> **Job**: Please copy every line of the data below with no changes, keeping each character and line break as it appears.

--------

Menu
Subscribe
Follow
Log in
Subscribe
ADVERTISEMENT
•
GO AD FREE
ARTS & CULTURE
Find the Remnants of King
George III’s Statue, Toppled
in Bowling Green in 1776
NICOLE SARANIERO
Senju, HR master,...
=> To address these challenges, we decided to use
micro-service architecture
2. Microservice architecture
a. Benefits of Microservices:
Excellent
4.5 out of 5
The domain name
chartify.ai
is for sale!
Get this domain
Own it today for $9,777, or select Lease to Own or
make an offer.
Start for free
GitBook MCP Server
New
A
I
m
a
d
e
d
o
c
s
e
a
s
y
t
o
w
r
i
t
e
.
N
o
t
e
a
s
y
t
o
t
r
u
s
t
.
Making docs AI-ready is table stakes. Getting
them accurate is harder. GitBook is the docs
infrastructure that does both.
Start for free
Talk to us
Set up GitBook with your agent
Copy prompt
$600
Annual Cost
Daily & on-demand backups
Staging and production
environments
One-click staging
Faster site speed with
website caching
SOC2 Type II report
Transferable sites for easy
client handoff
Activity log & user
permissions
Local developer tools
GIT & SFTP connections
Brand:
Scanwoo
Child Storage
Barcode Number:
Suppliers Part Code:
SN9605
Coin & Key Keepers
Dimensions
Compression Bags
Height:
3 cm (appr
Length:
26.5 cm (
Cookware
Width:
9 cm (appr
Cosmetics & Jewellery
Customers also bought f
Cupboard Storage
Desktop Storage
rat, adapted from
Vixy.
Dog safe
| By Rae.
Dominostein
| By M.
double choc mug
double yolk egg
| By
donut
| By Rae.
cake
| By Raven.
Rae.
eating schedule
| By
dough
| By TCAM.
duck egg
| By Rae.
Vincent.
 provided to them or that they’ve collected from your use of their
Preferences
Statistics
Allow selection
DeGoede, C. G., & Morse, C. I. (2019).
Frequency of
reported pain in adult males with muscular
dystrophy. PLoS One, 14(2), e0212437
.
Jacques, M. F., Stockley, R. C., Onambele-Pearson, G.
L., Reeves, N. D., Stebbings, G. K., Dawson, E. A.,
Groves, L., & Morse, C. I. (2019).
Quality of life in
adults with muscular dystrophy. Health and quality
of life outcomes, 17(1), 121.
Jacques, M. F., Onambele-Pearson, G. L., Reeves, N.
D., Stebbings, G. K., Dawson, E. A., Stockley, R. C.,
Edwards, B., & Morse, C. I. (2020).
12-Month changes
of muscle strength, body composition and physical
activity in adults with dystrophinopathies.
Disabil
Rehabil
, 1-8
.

--------

> **Solution below**:
Menu
Subscribe
Follow
Log in
Subscribe
ADVERTISEMENT
•
GO AD FREE
ARTS & CULTURE
Find the Remnants of King
George III’s Statue, Toppled
in Bowling Green in 1776
NICOLE SARANIERO
Senju, HR master,...
=> To address these challenges, we decided to use
micro-service architecture
2. Microservice architecture
a. Benefits of Microservices:
Excellent
4.5 out of 5
The domain name
chartify.ai
is for sale!
Get this domain
Own it today for $9,777, or select Lease to Own or
make an offer.
Start for free
GitBook MCP Server
New
A
I
m
a
d
e
d
o
c
s
e
a
s
y
t
o
w
r
i
t
e
.
N
o
t
e
a
s
y
t
o
t
r
u
s
t
.
Making docs AI-ready is table stakes. Getting
them accurate is harder. GitBook is the docs
infrastructure that does both.
Start for free
Talk to us
Set up GitBook with your agent
Copy prompt
$600
Annual Cost
Daily & on-demand backups
Staging and production
environments
One-click staging
Faster site speed with
website caching
SOC2 Type II report
Transferable sites for easy
client handoff
Activity log & user
permissions
Local developer tools
GIT & SFTP connections
Brand:
Scanwoo
Child Storage
Barcode Number:
Suppliers Part Code:
SN9605
Coin & Key Keepers
Dimensions
Compression Bags
Height:
3 cm (appr
Length:
26.5 cm (
Cookware
Width:
9 cm (appr
Cosmetics & Jewellery
Customers also bought f
Cupboard Storage
Desktop Storage
rat, adapted from
Vixy.
Dog safe
| By Rae.
Dominostein
| By M.
double choc mug
double yolk egg
| By
donut
| By Rae.
cake
| By Raven.
Rae.
eating schedule
| By
dough
| By TCAM.
duck egg
| By Rae.
Vincent.
 provided to them or that they’ve collected from your use of their
Preferences
Statistics
Allow selection
DeGoede, C. G., & Morse, C. I. (2019).
Frequency of
reported pain in adult males with muscular
dystrophy. PLoS One, 14(2), e0212437
.
Jacques, M. F., Stockley, R. C., Onambele-Pearson, G.
L., Reeves, N. D., Stebbings, G. K., Dawson, E. A.,
Groves, L., & Morse, C. I. (2019).
Quality of life in
adults with muscular dystrophy. Health and quality
of life outcomes, 17(1), 121.
Jacques, M. F., Onambele-Pearson, G. L., Reeves, N.
D., Stebbings, G. K., Dawson, E. A., Stockley, R. C.,
Edwards, B., & Morse, C. I. (2020).
12-Month changes
of muscle strength, body composition and physical
activity in adults with dystrophinopathies.
Disabil
Rehabil
, 1-8
.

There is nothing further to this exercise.